ANEC also has an interest in the use of standards and the use of certification schemes that demonstrate conformity to standards. We also seek to influence the development or revision of European legislation related to products and services which is likely to affect the consumer.

The representation of consumers in the European standardisation process is a public interest activity, and the representative European association is appointed only after regular public calls for tender. It is an activity dependent upon European public funding. Hence the ANEC budget is financed by the European Union (95%) and EFTA (5%) under Regulation (EU) 1025/2012.
In 2014, the ANEC budget totals 1,47M€. The participation of our voluntary experts is considered by the European Commission and EFTA Secretariat as a contribution in kind. In 2007, the ANEC Secretariat calculated the value of this contribution to be 260.000€.

ANEC is an international non-profit association established under Belgian law with a central secretariat in Brussels, Belgium. We are recognised by the European Commission and EFTA Secretariat and are a full member of the European Consumer Consultative Group (ECCG).

What is the economic benefit of standards?

The academic study of the benefits of standards and standardisation has been quite limited and focused at the national level, but the German national standards body, DIN, has calculated that the use of standards contributes one percentage point to the annual growth of the German economy (about 27.000M€).

Similarly, the United Kingdom government attributes 13% of the growth in British labour productivity since 1945 to the use of standards. Other UK studies show that standardisation adds between 0.3% and 1% to the GDP on an annual basis.

Although ANEC appreciates these measures of the economic benefits in underlining the importance of standards, we still await a formal academic assessment of the contribution of standards to societal welfare.

How is ANEC structured?

ANEC is governed by a General Assembly (ANEC/GA) which comprises of one individual from each of the 33 countries of the European Union and EFTA. In January 2012 and July 2012, Turkey and the Former Yugoslav Republic of Macedonia have joined as the 32nd and 33rd member. The individual is nominated through a collective decision of the national consumer organisations in each country and acts as the interlocutor between them and ANEC. Each General Assembly serves a four-year term and ordinarily meets annually. The General Assembly meeting is presided over by the ANEC President, elected by the General Assembly from among its membership for a two-year term. The ANEC Secretary-General acts as its secretary.

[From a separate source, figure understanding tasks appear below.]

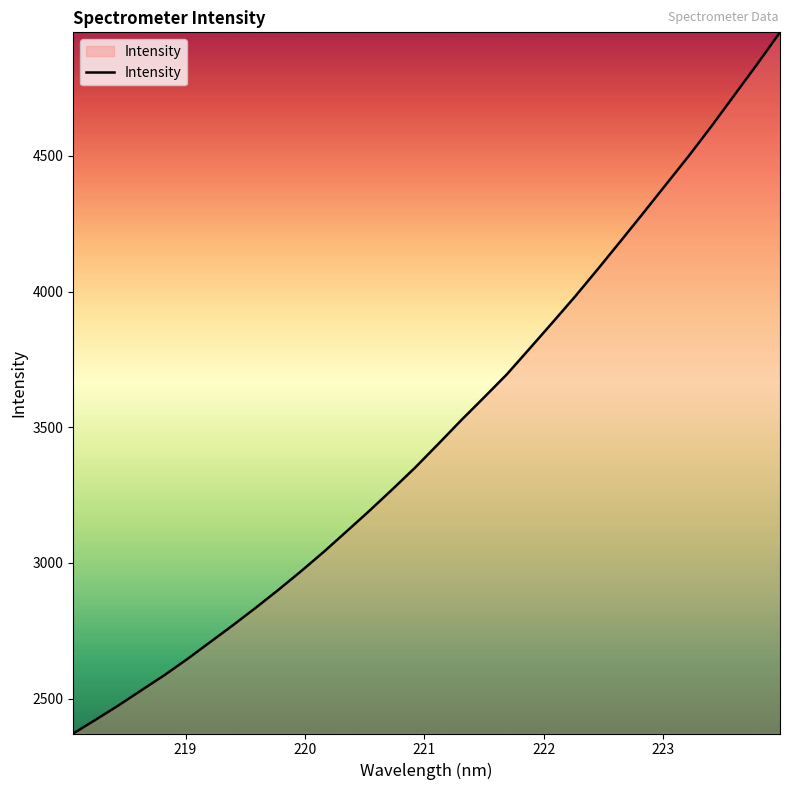

What is the difference between the maximum and minimum values?

2584.8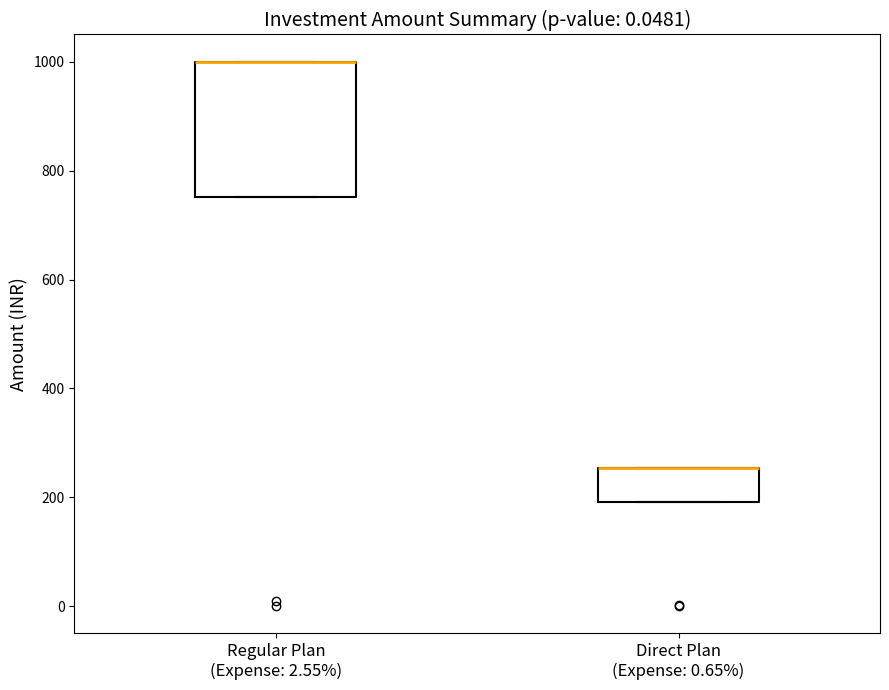

Comparing the boxes themselves (not the whiskers), which one is the tallest?

Regular Plan (Expense: 2.55%)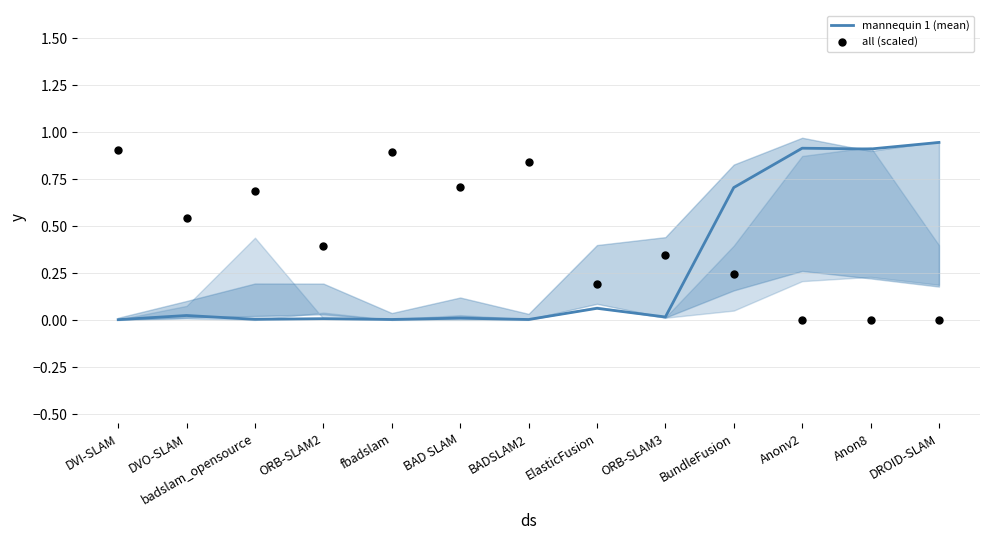

What are all the series names shown in the legend?

mannequin 1 (mean), all (scaled)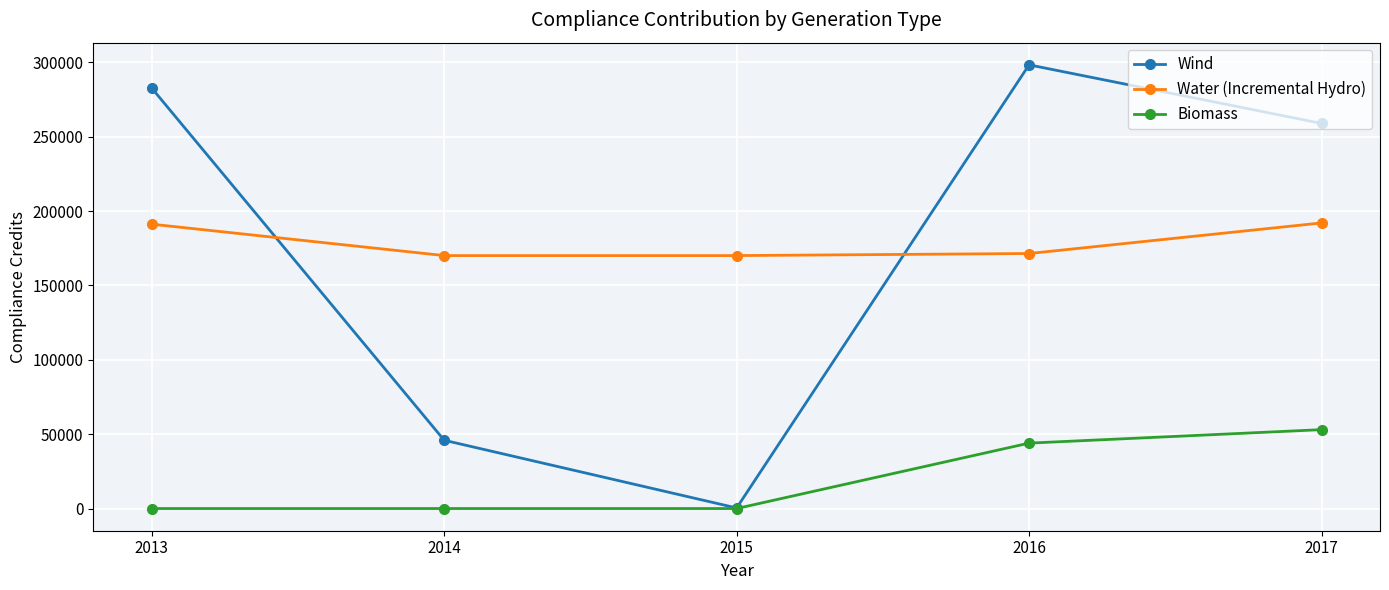

What is the sum of the Water (Incremental Hydro) values at 2013 and 2015?

361294.0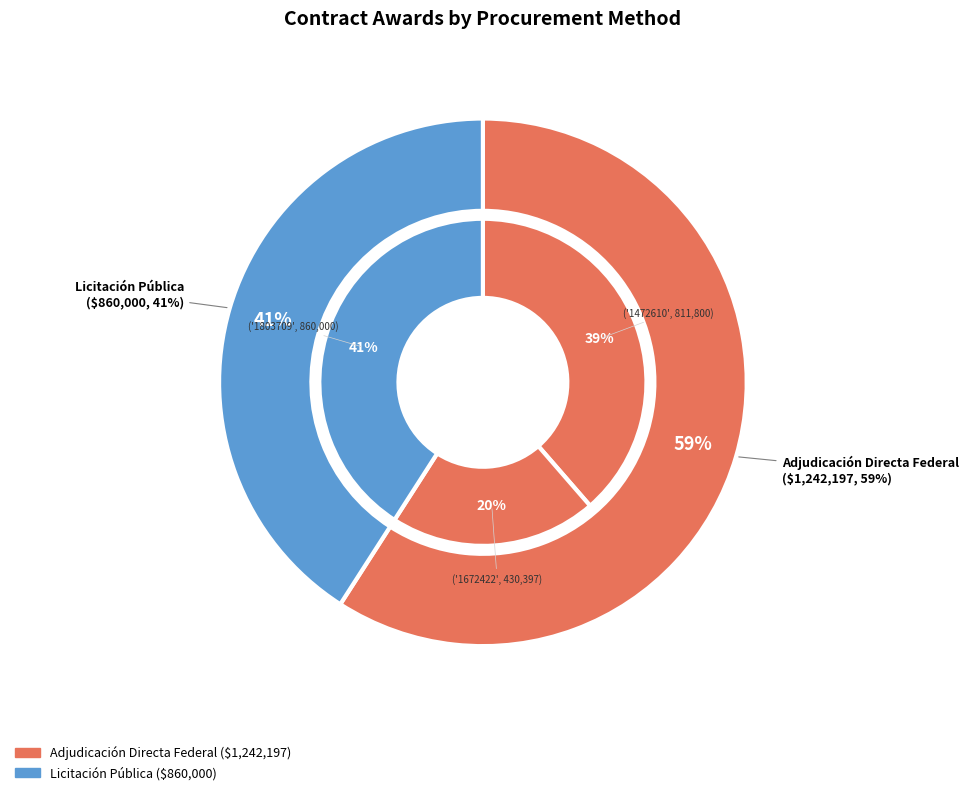

To the nearest percent, what is the combined percentage of 1472610 and 1803709?

80%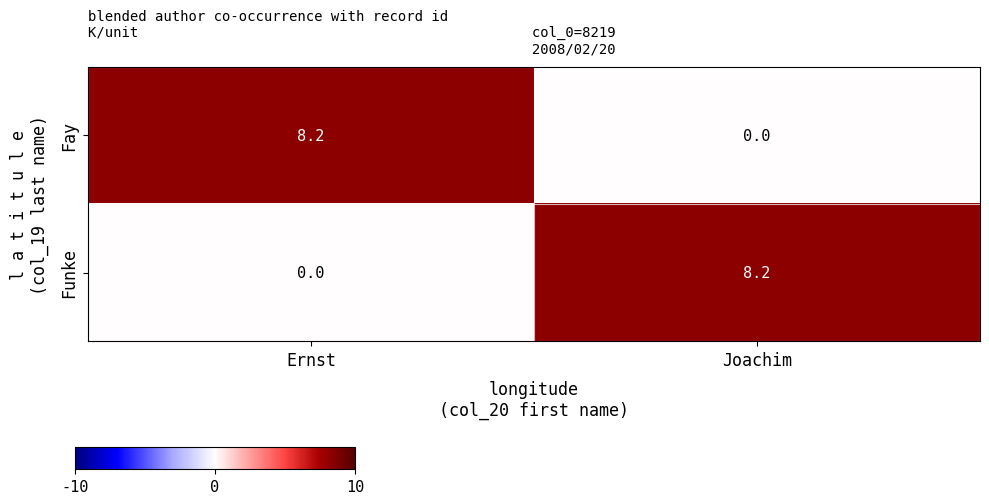

How many data points in Fay are above 8?

1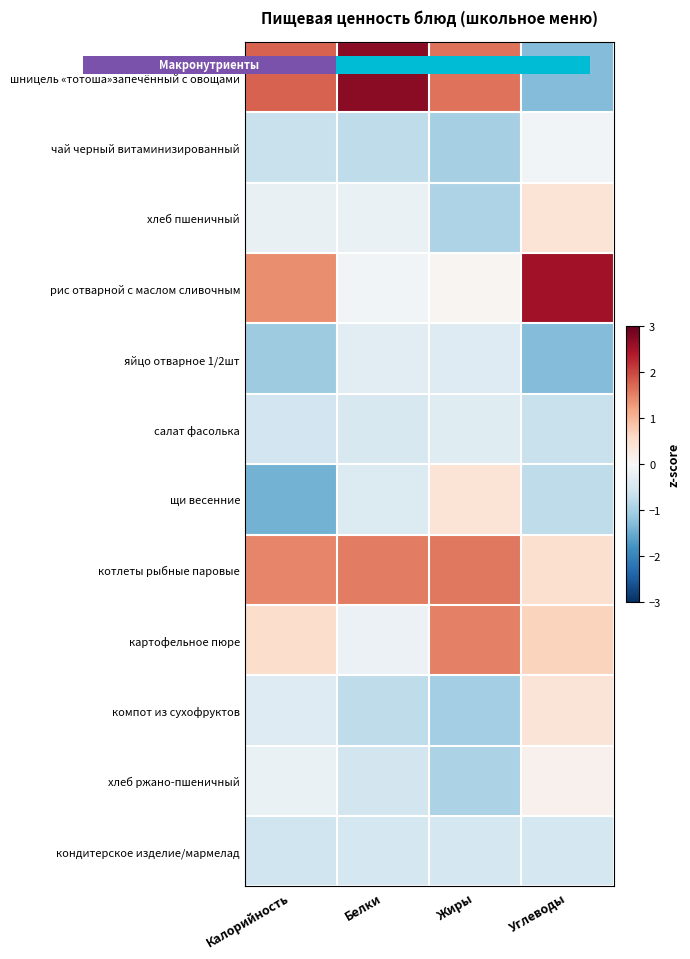

What is the sum of the картофельное пюре values at Белки and Калорийность?

0.4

The strategic decisions of the General Assembly are implemented by an executive board known as the ANEC Steering Committee (ANEC/SC). Chaired by the ANEC President, the Steering Committee comprises up to nine members elected by the General Assembly from among its membership for a two-year term. The Steering Committee members elect the ANEC Vice-President and ANEC Treasurer, again for two-year terms. The Steering Committee meets up to four times each year and also works by correspondence.

Each field of priority in which ANEC operates, determined by the ANEC General Assembly and Steering Committee, has a Working Group (ANEC/WG) as its focus. Each WG has a Chair (appointed as an observer to the General Assembly) and Secretary (a Programme Manager from the ANEC Secretariat). Its members are voluntary experts drawn from across the countries of the ANEC membership. Among other responsibilities, each WG is responsible for defining the priorities in its sector and for determining the positions of the ANEC representatives in the ESOs and similar organisations.

In 2014, the ANEC budget allowed ANEC to operate in the following main areas of priority: Child Safety, Design for All (DfA), Domestic Appliances (DOMAP), Sustainability, Information Society, Services, Traffic, Chemicals and Smart Meters.

The ANEC Secretariat acts as the hub of the association. Headed by the ANEC Secretary-General, it co-ordinates the activities of its national actors at European (and sometimes international) level; supports the governance and technical bodies of the association and the members of those bodies, and leads on the representation of ANEC within the European institutions.